If there was any team that truly shut down Lamar Jackson since he entered the league, it was the Miami Dolphins. Miami took a huge gamble and used a zero blitz scheme in the hopes Jackson wouldn’t beat them deep. 

The strategy worked, as Jackson completed just 60.5% of his passes for 238 yards with a touchdown and an interception in the 22-10 victory for Miami — the fewest points Baltimore ever scored in a Jackson start. Jackson was limited on the ground, too, with just nine carries for 39 yards as the Dolphins blitzed on 61.9% of his dropbacks, the fourth-highest of any quarterback in a single game in 2021.

Even with Miami’s success against Jackson last season, Dolphins head coach Mike McDaniel knows he’s developed more as a passer since then. The Dolphins can use a Jackson decoy at practice during the week, but it’s easier said than done. 

“You try to use a couple different people.
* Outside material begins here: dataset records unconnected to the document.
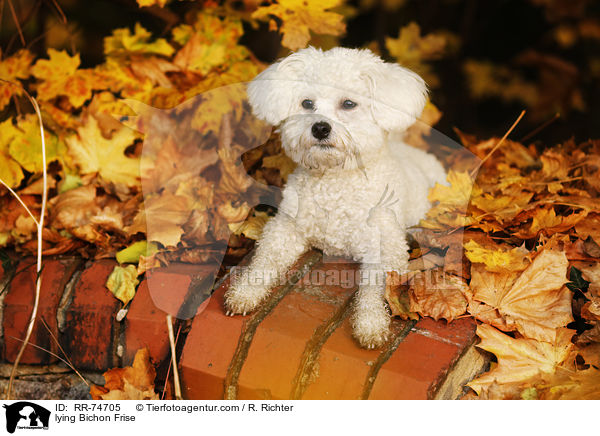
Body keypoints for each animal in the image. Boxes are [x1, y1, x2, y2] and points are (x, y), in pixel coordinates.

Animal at [225, 46, 446, 348]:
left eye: (349, 104)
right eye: (307, 103)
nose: (320, 127)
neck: (335, 183)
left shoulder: (386, 246)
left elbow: (375, 288)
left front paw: (370, 322)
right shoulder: (285, 229)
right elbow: (265, 261)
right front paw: (245, 292)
But the bottom line is, you’re not going to replicate it,” McDaniel said Wednesday. “That’s part of the shock and awe on game day. … He’s the most dynamic athlete for sure, at that position. 

“He’s continued to develop his pass game skillset, which you guys saw a little on display in the second half of the Jets game. So regardless of who it is, I’m not going to put pressure on one person, put them on blast in the media. But we’ll just say it’s a collection of individuals because it takes a collection of individuals to stop him.”
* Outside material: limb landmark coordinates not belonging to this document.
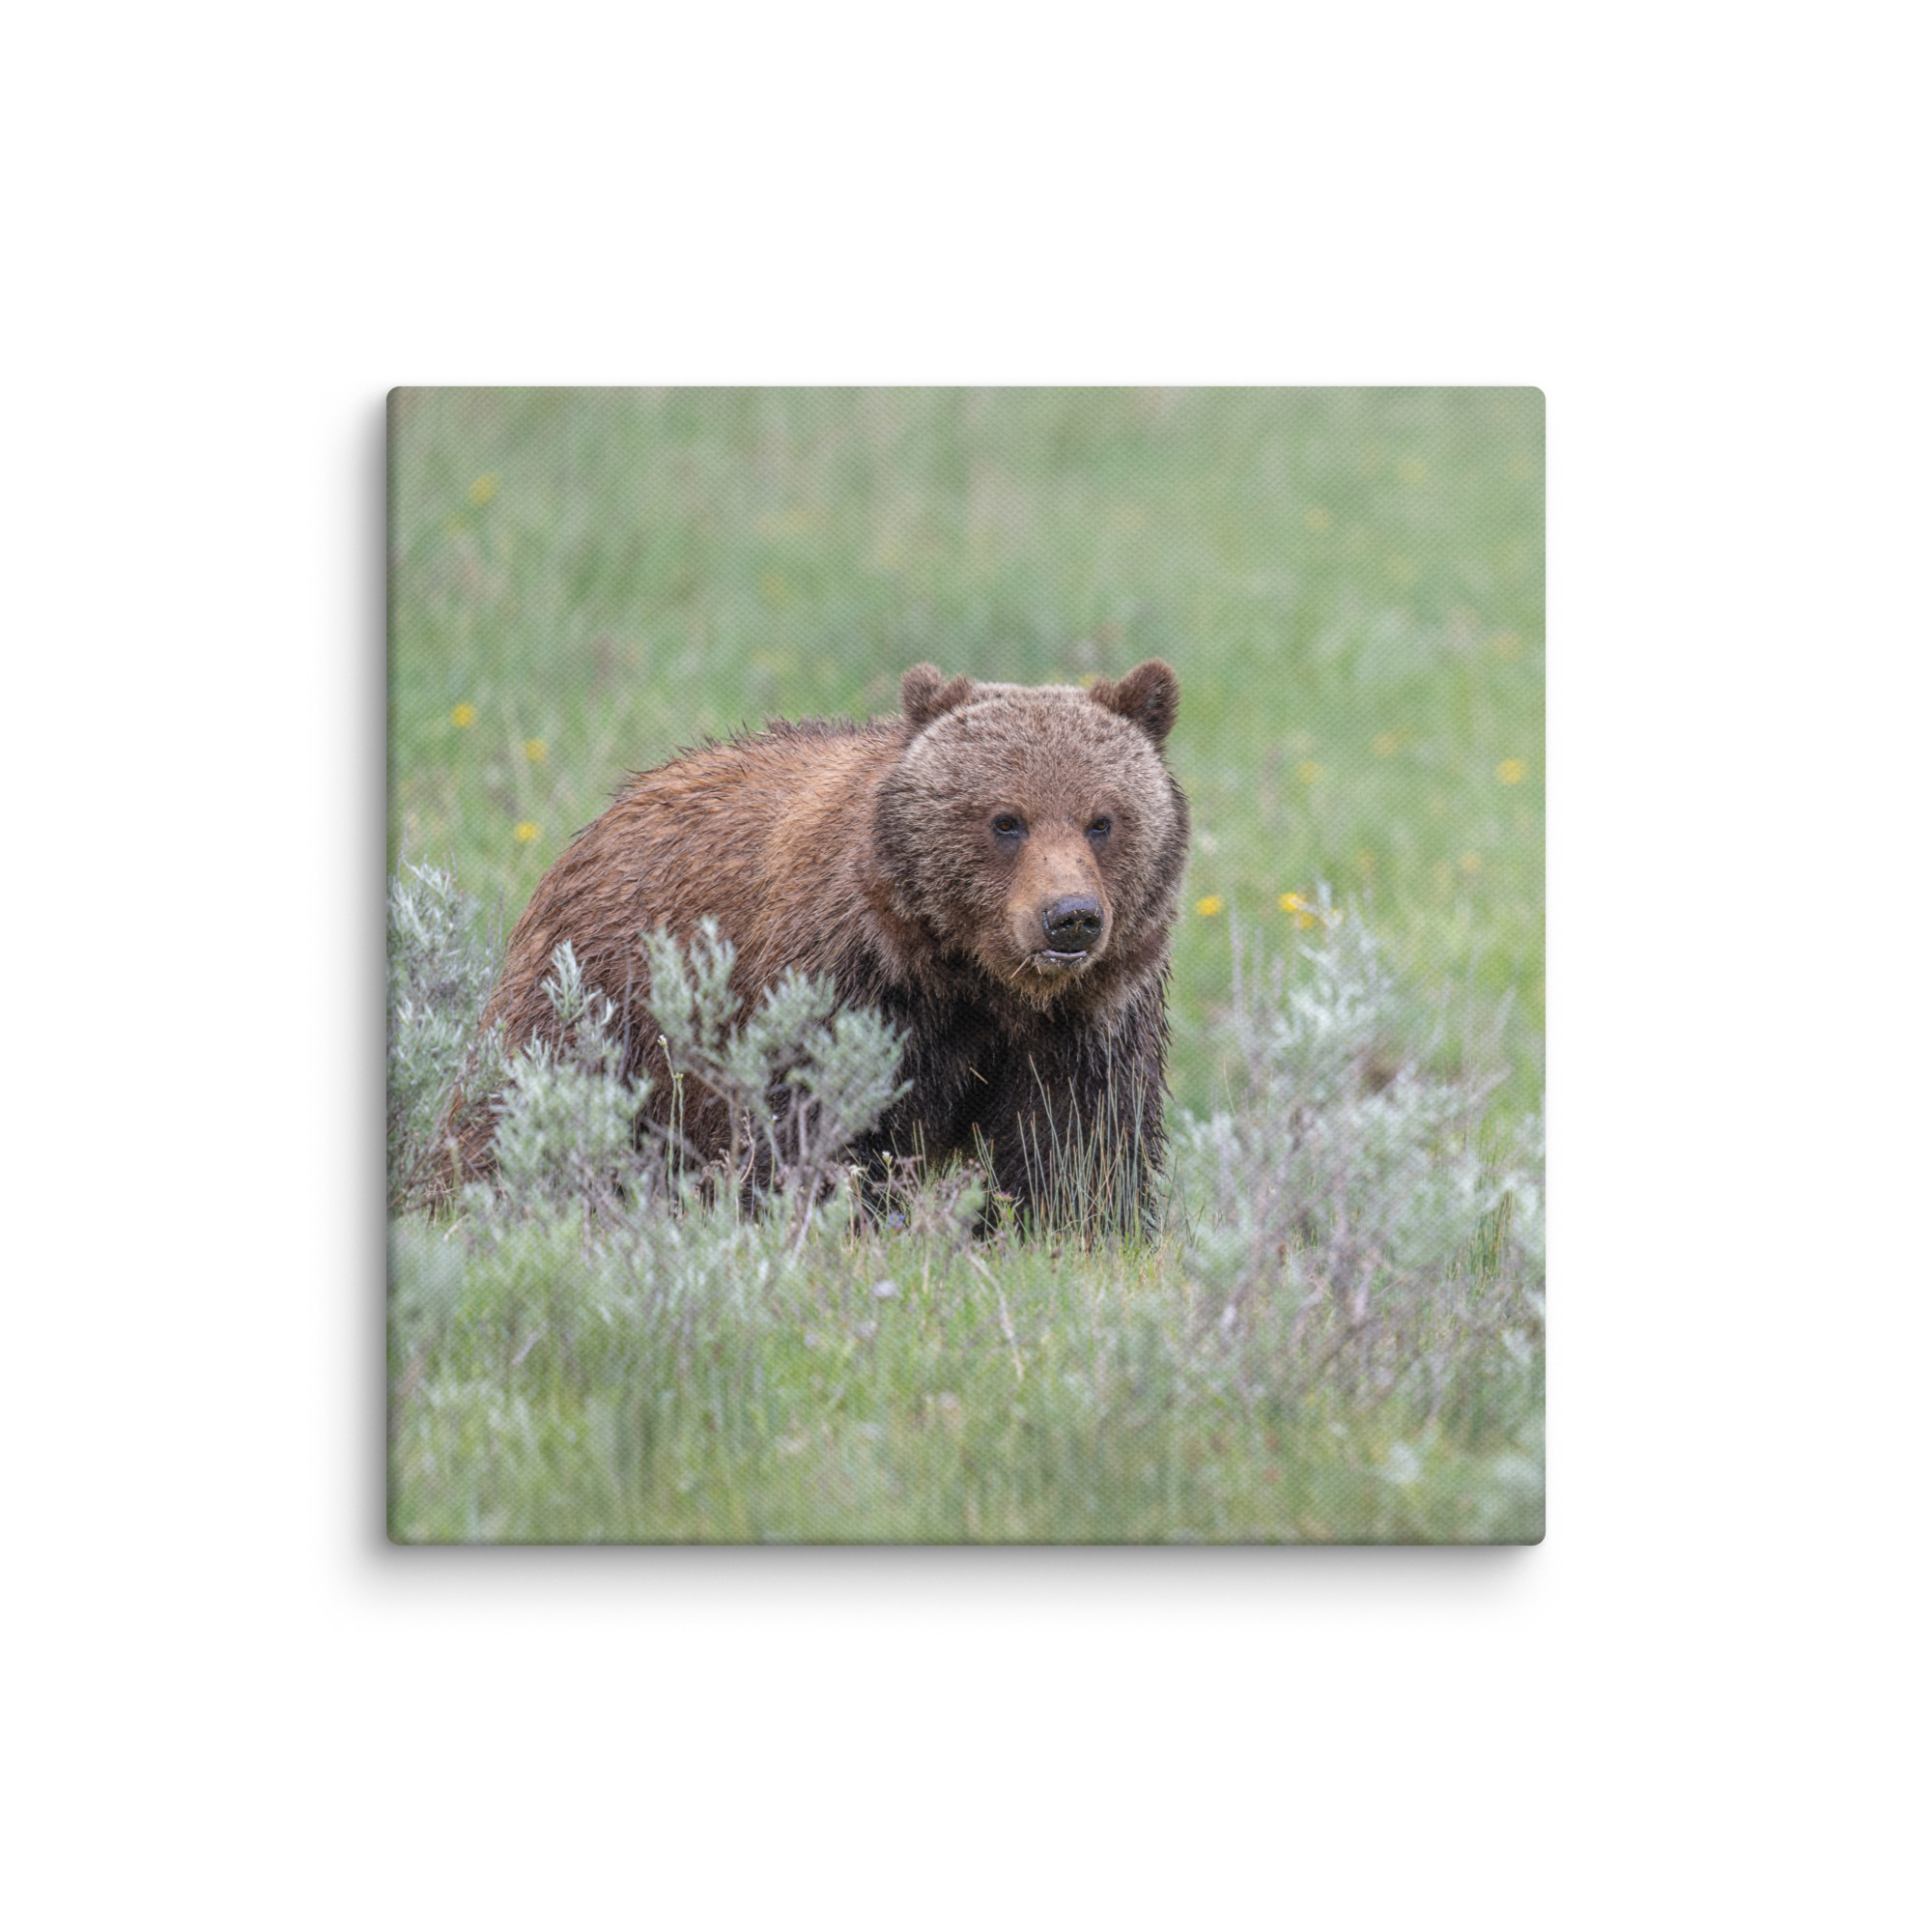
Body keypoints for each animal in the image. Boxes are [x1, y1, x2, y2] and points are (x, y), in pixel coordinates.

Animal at [441, 659, 1190, 1229]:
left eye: (1102, 820)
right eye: (1006, 820)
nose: (1070, 917)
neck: (974, 978)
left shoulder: (1087, 1020)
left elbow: (1077, 1148)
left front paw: (1070, 1230)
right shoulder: (848, 986)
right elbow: (816, 1129)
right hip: (599, 997)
Jackson finished 17 of 30 for 213 yards with three touchdowns and an interception in Sunday’s win over the New York Jets, with all those touchdown passes traveling 15-plus air yards. The Baltimore Ravens finished with 63 rushing yards as a team, the fewest rushing yards in a game since Jackson became the team’s starting quarterback.

The Dolphins have to prepare for Jackson beating that zero blitz this time, part of the never-ending chess game with Jackson. 

“He’s got elite speed and quickness. His ability to get out of tight situations — he’s very slippery,” Dolphins safety Jevon Holland said. “He’s got a cannon with great touch. It’s difficult to try to keep him in the box, but also he can throw it deep.

“He’s going to do what he’s going to do. He’s his own man. I’m not looking to expect him to do anything other than to go out there and perform like we are.”